The Defense of Marriage Act took another hit on Wednesday when a New York federal judge ruled it unconstitutional, this time because it interferes with the states’ right to regulate marriage. It’s the second victory for DOMA detractors over the last week.
Federal judge Barbara Jones ruled the case in favor of Edith Windsor, who was suing the United States to recover $353,053 in federal estate tax she wasn’t allowed to claim because Windsor married her partner, Thea Spyer, who died in 2009, in Canada and their union wasn’t legally recognized. Jones ordered the money be returned to Windsor.

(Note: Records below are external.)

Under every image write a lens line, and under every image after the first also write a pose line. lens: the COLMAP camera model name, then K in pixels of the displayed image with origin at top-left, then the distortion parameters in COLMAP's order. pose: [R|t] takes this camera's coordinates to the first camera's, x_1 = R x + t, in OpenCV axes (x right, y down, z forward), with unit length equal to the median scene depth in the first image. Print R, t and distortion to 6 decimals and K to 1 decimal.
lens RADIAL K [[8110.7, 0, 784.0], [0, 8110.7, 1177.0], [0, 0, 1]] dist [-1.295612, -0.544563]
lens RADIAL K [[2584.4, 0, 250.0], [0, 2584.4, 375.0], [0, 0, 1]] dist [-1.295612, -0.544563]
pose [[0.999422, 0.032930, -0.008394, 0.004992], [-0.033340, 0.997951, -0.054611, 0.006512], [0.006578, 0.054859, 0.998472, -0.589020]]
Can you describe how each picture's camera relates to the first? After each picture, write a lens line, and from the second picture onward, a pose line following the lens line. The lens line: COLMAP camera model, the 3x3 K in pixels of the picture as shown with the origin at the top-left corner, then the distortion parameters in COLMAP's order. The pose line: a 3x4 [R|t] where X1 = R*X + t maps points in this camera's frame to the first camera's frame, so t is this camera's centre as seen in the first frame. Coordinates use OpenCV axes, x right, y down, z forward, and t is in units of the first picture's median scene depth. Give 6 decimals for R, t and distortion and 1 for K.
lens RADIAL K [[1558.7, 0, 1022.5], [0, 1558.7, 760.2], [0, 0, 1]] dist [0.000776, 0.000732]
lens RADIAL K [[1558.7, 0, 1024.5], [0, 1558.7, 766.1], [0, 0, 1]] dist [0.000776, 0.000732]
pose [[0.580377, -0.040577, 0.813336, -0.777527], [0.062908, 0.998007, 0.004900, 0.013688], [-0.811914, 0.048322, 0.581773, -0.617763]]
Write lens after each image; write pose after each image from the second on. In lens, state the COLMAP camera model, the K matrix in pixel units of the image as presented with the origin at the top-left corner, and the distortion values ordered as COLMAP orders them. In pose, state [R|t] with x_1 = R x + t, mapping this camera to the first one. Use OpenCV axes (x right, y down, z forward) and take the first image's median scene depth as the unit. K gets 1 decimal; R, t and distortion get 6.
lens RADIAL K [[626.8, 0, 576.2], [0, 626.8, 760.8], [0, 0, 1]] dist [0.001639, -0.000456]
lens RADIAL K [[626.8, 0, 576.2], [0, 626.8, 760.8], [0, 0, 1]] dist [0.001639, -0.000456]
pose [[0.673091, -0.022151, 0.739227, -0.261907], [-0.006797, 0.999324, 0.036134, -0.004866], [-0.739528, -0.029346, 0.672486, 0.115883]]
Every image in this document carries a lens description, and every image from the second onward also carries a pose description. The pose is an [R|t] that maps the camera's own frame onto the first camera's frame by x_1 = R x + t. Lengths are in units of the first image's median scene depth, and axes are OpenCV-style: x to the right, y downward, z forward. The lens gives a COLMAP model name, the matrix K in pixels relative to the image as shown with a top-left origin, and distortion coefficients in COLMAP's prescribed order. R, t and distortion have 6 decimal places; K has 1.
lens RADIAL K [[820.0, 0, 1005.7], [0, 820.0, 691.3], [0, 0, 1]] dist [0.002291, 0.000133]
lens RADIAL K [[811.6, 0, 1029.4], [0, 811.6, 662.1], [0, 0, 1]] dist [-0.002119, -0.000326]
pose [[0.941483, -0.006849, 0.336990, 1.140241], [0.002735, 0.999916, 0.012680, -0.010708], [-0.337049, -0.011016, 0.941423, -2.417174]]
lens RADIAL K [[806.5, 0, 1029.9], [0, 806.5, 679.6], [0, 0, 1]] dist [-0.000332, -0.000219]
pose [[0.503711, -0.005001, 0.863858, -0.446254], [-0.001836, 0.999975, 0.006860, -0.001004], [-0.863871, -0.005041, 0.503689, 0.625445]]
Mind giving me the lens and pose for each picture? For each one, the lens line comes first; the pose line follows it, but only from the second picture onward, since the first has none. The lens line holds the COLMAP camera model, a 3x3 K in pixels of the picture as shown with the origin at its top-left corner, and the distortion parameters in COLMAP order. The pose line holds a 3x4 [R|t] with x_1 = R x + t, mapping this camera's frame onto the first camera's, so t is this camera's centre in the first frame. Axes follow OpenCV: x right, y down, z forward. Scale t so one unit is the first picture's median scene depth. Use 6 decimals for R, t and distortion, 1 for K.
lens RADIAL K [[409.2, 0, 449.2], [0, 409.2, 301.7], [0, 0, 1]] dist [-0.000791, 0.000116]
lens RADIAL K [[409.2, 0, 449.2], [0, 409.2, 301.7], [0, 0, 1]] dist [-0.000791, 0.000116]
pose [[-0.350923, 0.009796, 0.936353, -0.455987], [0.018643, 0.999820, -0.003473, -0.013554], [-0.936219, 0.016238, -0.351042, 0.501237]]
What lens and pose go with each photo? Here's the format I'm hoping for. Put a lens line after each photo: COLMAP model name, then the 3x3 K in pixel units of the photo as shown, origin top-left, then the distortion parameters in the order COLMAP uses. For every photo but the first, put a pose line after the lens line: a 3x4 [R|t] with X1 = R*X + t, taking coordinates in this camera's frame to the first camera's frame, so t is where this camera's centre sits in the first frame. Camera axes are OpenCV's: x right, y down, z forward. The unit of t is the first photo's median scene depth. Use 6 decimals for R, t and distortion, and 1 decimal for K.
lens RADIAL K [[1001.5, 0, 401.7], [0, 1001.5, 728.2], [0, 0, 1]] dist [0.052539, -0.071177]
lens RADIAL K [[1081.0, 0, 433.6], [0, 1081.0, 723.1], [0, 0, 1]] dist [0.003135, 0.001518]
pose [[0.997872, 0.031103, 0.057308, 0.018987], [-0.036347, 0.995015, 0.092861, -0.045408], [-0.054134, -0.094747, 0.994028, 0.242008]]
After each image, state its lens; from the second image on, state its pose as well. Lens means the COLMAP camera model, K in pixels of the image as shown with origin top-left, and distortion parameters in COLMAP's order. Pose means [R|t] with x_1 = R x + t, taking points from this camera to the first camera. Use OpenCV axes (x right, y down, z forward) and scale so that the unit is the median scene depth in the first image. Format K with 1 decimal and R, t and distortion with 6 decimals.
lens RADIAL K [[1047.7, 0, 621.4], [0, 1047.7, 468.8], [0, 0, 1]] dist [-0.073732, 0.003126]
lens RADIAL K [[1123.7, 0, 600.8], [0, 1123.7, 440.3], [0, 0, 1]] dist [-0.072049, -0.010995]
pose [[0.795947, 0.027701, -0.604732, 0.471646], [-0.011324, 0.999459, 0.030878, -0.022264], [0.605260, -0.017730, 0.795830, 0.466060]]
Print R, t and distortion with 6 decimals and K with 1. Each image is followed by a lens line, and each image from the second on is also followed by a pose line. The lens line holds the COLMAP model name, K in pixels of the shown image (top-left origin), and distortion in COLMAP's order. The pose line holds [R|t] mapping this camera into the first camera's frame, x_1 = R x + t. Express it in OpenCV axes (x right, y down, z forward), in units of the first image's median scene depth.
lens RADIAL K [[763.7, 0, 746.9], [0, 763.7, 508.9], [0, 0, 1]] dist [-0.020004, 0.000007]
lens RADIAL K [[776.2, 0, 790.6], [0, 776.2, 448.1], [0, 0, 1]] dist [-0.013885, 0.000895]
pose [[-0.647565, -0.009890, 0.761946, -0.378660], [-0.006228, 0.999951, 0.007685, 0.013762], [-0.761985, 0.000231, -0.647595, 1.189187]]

In her decision, Jones writes that because DOMA has no effect on heterosexual couples, and “its ability to deter those couples from having children outside of marriage, or to incentize couples that are pregnant to get married, is remote, at best,” so, “It does not follow that the exclusion of one group from federal benefits (same-sex married persons) that another group of people (opposite-sex married couples) will be incentivized to take any action, whether that is marriage or procreation.”
Last Thursday, a Federal Appeals court in Massachusetts ruled DOMA unconstitutional for denying federal benefits to same-sex couples. DOMA was ruled unconstitutional in February, too, for violating same-sex couples equal protection rights. Earlier in May, President Obama added repealing DOMA to his to-do list in a speech during a fundraiser.